Have water readily available and encourage your child to drink regularly. Infants receiving breast milk in a bottle can be given extra breast milk in a bottle, but they should not be given water-especially in the first six months of life. Also infants receiving formula from a bottle can be given extra formula.
Kids have a lower capacity for sweating than adults. Dress your children in light- colored clothing, lightweight, and limited to one layer of absorbent material that will maximize the evaporation of sweat.
EXTRA REST TIME
Heat can often make (and their parents) feel tired.
Give your child a cool bath or water mist, when your child is feeling hot. Swimming is another great way
to cool off.
POTENTIAL HEALTH EFFECTS OF EXTREME HEAT
WHEN TO CALL YOUR PEDIATRICIAN
If your child develops any of the following symptoms.

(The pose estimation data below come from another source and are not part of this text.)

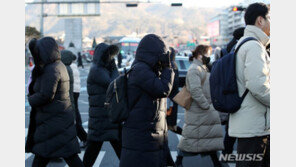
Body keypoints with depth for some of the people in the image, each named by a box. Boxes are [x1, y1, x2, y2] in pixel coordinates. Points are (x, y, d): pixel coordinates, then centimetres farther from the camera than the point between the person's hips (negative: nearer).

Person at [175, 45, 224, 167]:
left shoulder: (203, 69, 17)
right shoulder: (194, 70, -15)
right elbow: (195, 90, -25)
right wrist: (206, 106, -21)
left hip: (209, 110, 10)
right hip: (197, 112, -10)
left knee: (212, 134, 10)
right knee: (191, 135, -1)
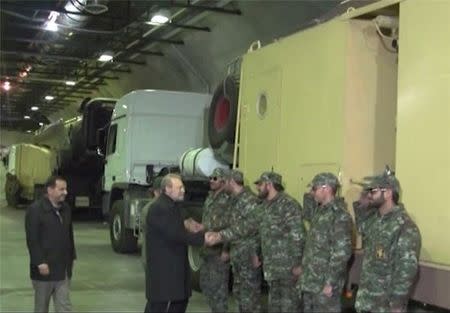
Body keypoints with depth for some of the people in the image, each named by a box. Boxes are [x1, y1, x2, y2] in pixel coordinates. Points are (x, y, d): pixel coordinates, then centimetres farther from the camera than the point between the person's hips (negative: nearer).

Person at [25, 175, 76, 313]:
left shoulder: (65, 209, 10)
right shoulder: (35, 209, -12)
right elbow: (32, 239, -16)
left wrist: (71, 257, 15)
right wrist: (40, 263, -20)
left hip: (63, 269, 6)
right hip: (45, 267, -6)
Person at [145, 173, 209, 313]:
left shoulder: (173, 205, 13)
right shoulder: (158, 208, -20)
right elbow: (174, 234, -26)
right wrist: (201, 238, -26)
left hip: (176, 263, 10)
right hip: (162, 265, -10)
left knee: (181, 298, 14)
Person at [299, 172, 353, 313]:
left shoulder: (340, 216, -19)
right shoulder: (318, 210, 9)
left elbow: (342, 252, -23)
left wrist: (330, 282, -22)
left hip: (325, 282, -9)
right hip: (310, 279, 9)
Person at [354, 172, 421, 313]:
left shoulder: (405, 227, -19)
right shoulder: (373, 217, 5)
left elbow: (407, 269, -21)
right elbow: (363, 228, 27)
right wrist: (358, 202, 12)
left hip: (387, 301, -7)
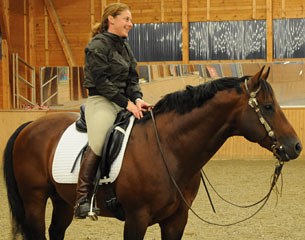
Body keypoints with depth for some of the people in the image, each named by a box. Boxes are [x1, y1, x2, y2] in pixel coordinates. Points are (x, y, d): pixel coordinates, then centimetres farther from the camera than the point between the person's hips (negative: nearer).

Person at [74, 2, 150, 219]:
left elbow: (133, 79, 14)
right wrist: (127, 103, -19)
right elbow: (101, 82, -14)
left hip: (124, 102, 9)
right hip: (101, 101, -8)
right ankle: (83, 199, -28)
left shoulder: (125, 47, 19)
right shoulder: (98, 45, -6)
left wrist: (137, 98, -7)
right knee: (98, 144, -30)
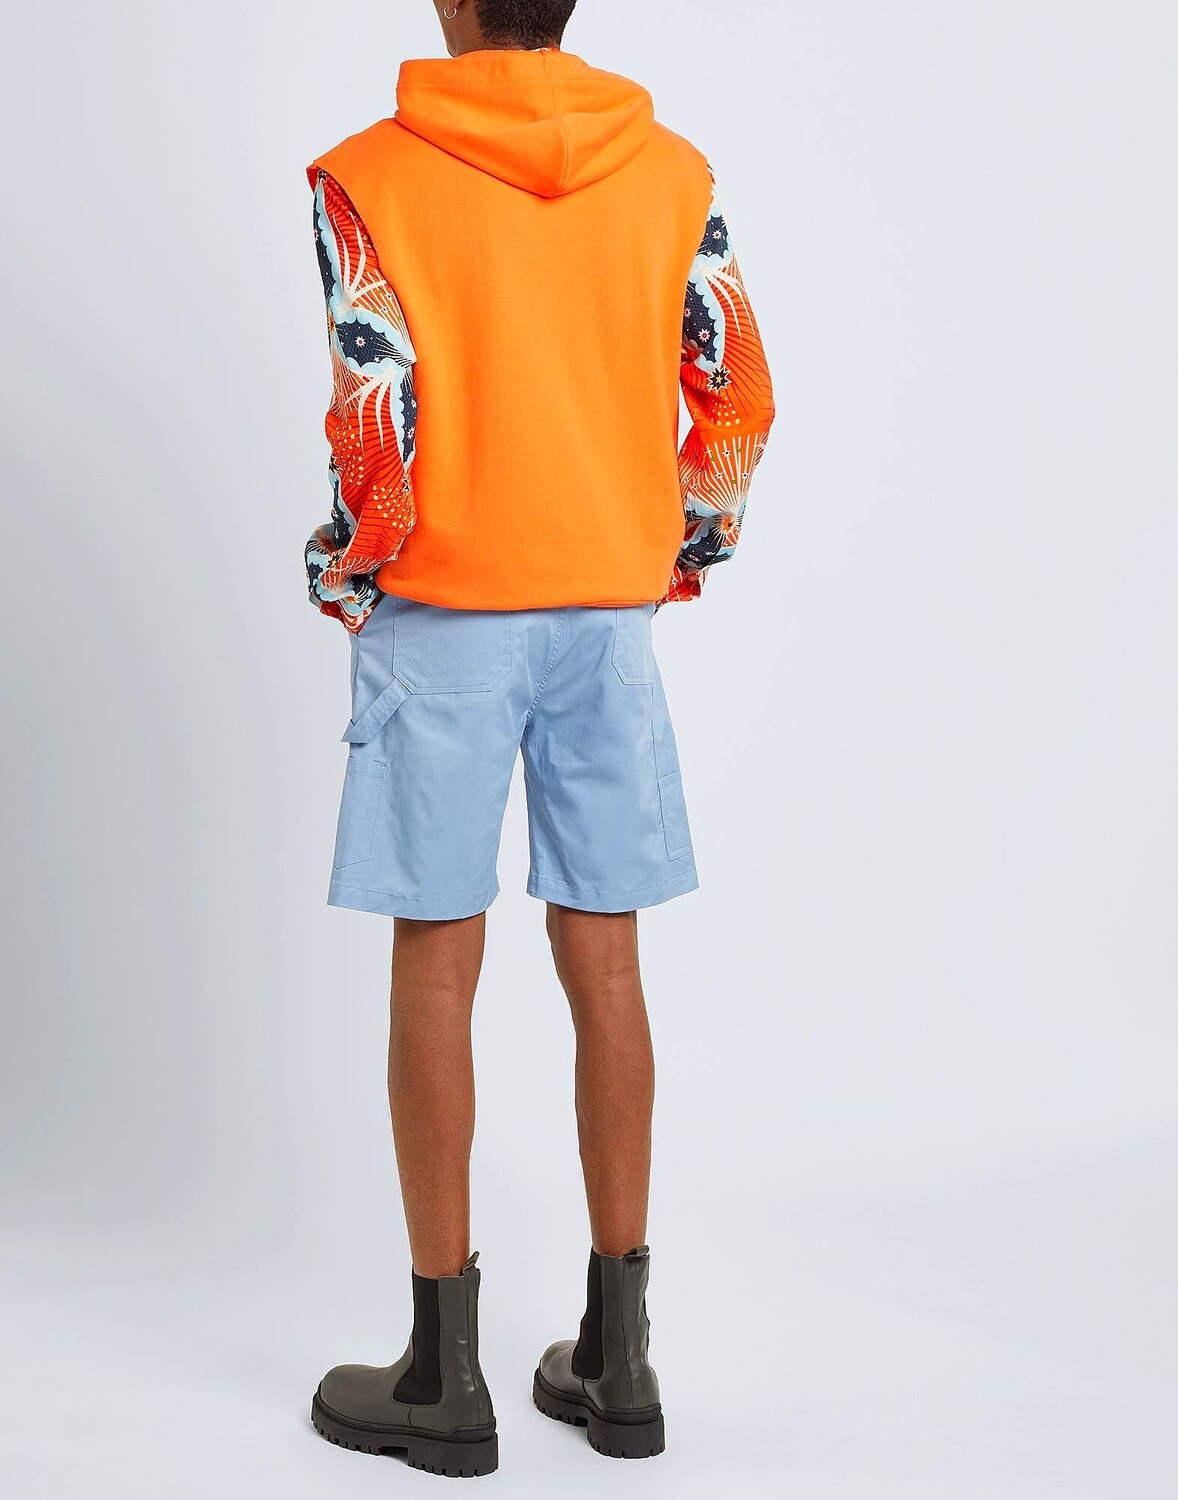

Feeling faint; Extreme tiredness (unusually sleepy, drowsy, or hard to arouse); Headache; Fever; Intense thirst; Not urinating for many years; Nausea; Vomiting; Breathing faster or deeper than normal; Skin numbness or tingling; Muscle aches; Muscle spasms
PSCHOLOLOGICAL EFFECTS FROM THE HEAT
Don’t forget about your child’s mental health, as well. Children may become anxious or restless from being kept indoors. Plan ahead for entertainment with indoor activities and games, and limit the amount of TV time.